* **About this task**
Where the entries below show "Hesaplarınızda paylaşmak ister", begin there and print that line and all following lines exactly, through the last, omitting pictures.

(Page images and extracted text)

━━━━━━━━━━━━━━━━━━━━

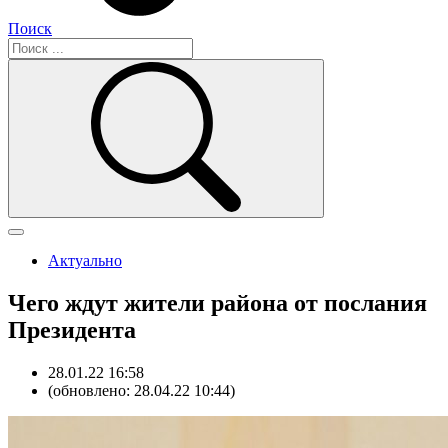
Поиск
Актуально
Чего ждут жители района от послания
Президента
28.01.22 16:58
(обновлено: 28.04.22 10:44)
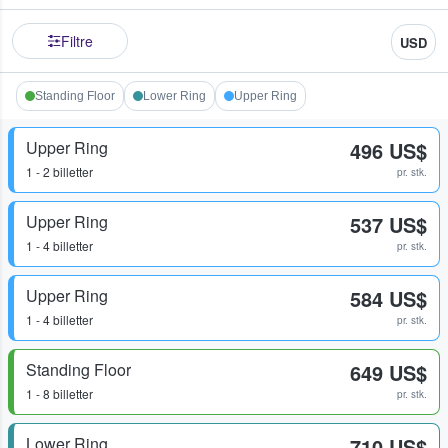
Filtre
USD
Standing Floor
Lower Ring
Upper Ring
Upper Ring
496 US$
1 - 2 billetter
pr. stk.
Upper Ring
537 US$
1 - 4 billetter
pr. stk.
Upper Ring
584 US$
1 - 4 billetter
pr. stk.
Standing Floor
649 US$
1 - 8 billetter
pr. stk.
Lower Ring
710 US$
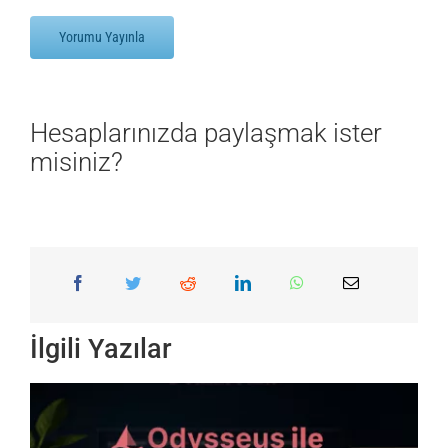
Hesaplarınızda paylaşmak ister
misiniz?
İlgili Yazılar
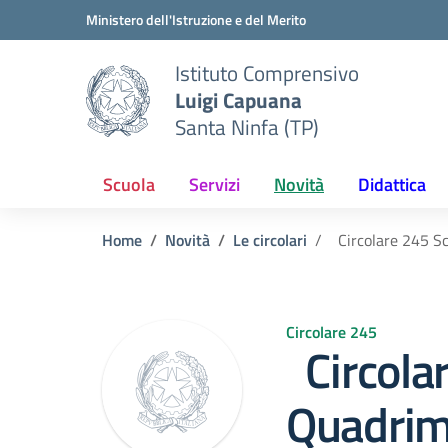
Vai ai contenuti
Vai al menu di navigazione
Vai al footer
Ministero dell'Istruzione e del Merito
Istituto Comprensivo
Luigi Capuana
Santa Ninfa (TP)
Scuola
Servizi
Novità
Didattica
Home
Novità
Le circolari
Circolare 245 Sc
Circolare 245
Circolar
Quadrim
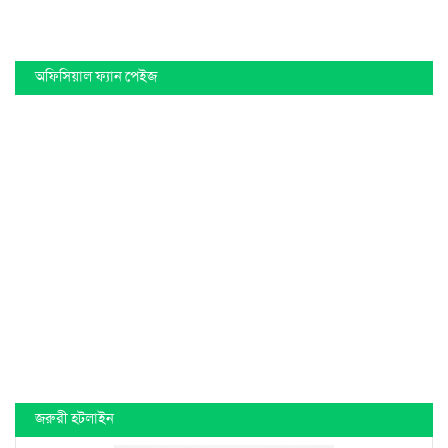
অফিসিয়াল ফ্যান পেইজ
জরুরী হটলাইন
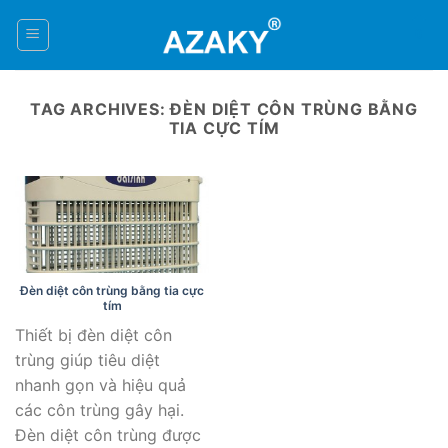
Skip
to
0
content
TAG ARCHIVES:
ĐÈN DIỆT CÔN TRÙNG BẰNG
TIA CỰC TÍM
Đèn diệt côn trùng bằng tia cực
tím
Thiết bị đèn diệt côn
trùng giúp tiêu diệt
nhanh gọn và hiệu quả
các côn trùng gây hại.
Đèn diệt côn trùng được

━━━━━━━━━━━━━━━━━━━━

* **Answer to the problem**
Hesaplarınızda paylaşmak ister
misiniz?
İlgili Yazılar
Vai ai contenuti
Vai al menu di navigazione
Vai al footer
Ministero dell'Istruzione e del Merito
Istituto Comprensivo
Luigi Capuana
Santa Ninfa (TP)
Scuola
Servizi
Novità
Didattica
Home
Novità
Le circolari
Circolare 245 Sc
Circolare 245
Circolar
Quadrim
অফিসিয়াল ফ্যান পেইজ
জরুরী হটলাইন
Skip
to
0
content
TAG ARCHIVES:
ĐÈN DIỆT CÔN TRÙNG BẰNG
TIA CỰC TÍM
Đèn diệt côn trùng bằng tia cực
tím
Thiết bị đèn diệt côn
trùng giúp tiêu diệt
nhanh gọn và hiệu quả
các côn trùng gây hại.
Đèn diệt côn trùng được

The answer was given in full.